Mais une nouvelle technique permettant de quantifier le nombre de cellules olfactives dans les bulbes de différentes espèces a donné un résultat inattendu. Indépendamment de la taille du bulbe, le nombre absolu de neurones est remarquablement similaire dans une variété d’espèces qui, par ailleurs, varient considérablement en taille et en leur dépendance apparente à l’odeur. Que l’on soit un homme, une souris, un singe ou même une taupe avec un nez en étoile (Condylure étoilé), il y a un nombre magique de neurones, environ 10 m, nécessaire et suffisant pour atteindre la fonction olfactive. En d’autres termes, c’est l’abondance de ces neurones, pas la taille des structures anatomiques qui les abritent, qui est importante.
Le nez du Condylure étoilé. (Kenneth Catania)
De plus, les comparaisons directes sont trompeuses, car les recherches actuelles indiquent que « les différentes espèces ont des sensibilités différentes pour différentes substances odorantes ». Les humains ont un étonnant pouvoir olfactif quand il s’agit de certaines odeurs, comme l’acétate d’amyle dans les bananes ou les odorants dans le sang humain. D’autres espèces excellentes à détecter les odeurs qui les concernent.
Selon McGann, en modérant ses conclusions :
Des personnes se demandent si les humains sont meilleurs que les chiens à discerner les odeurs. Ce n’est pas ce que c’est. C’est une chose beaucoup plus nuancée.
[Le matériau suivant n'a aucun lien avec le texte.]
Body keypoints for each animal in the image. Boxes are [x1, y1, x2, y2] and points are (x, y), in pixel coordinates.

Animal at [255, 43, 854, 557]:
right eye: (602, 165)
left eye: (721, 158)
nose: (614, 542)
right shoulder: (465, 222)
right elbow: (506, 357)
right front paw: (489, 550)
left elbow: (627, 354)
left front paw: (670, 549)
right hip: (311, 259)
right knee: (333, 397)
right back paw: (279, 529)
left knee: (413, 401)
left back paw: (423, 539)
Vous pourriez être plus apte à repérer l’odeur de certaines plantes parce que vous les mangez, mais un animal carnivore et territorial comme le chien sera bien meilleur à discerner les odeurs à partir d’urine.
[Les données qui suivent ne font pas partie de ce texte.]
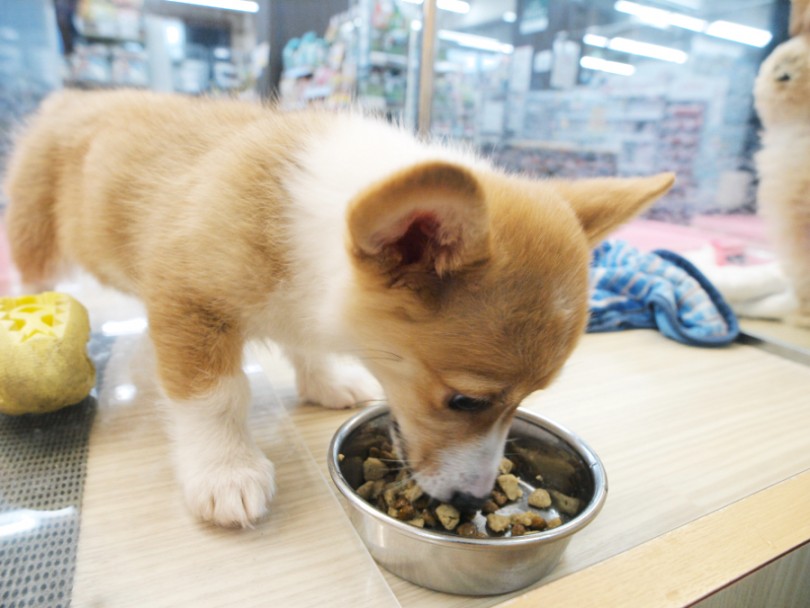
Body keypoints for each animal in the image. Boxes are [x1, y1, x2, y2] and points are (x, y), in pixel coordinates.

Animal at [6, 90, 672, 528]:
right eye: (465, 401)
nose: (472, 501)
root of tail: (71, 93)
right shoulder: (190, 303)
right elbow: (216, 397)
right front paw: (225, 473)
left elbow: (306, 345)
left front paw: (325, 382)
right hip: (37, 238)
Ainsi nous ne sommes ni “meilleurs”, ni « plus mauvais » que les chiens. En fonction de notre mode de vie, il y a des odeurs auxquelles nous sommes plus sensibles et donc plus adapter à repérer que d’autres.
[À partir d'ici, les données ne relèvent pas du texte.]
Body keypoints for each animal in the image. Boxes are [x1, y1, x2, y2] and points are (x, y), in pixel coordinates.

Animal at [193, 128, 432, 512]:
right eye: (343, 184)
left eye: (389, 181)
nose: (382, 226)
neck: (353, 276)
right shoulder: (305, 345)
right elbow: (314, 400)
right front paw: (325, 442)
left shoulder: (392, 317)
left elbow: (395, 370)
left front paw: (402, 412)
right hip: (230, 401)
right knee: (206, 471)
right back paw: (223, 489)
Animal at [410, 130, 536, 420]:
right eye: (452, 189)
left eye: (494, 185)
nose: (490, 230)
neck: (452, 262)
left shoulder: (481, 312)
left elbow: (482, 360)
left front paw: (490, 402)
Notre olfaction spécifique est essentielle à l’être humain, souligne McGann, permettant une forme de communication, jouant dans le choix du partenaire et dans la socialité. Par exemple, une étude publiée en 2015 a montré que nous sentons inconsciemment nos mains après avoir serré celle d’un étranger. Les odeurs environnementales influencent fortement nos émotions et nos souvenirs.
En ce qui concerne l’avenir, les scientifiques commencent tout juste à déterminer le but de notre odorat dans notre vie quotidienne. Ils veulent ainsi connaître les odeurs auxquelles nous sommes les plus sensibles et ce qui rend les humains bon ou mauvais à les repérer. McGann espère également que les scientifiques pourront faire plus pour les personnes qui ont perdu leur odorat.
L’étude publiée dans Science : Poor human olfaction is a 19th-century myth.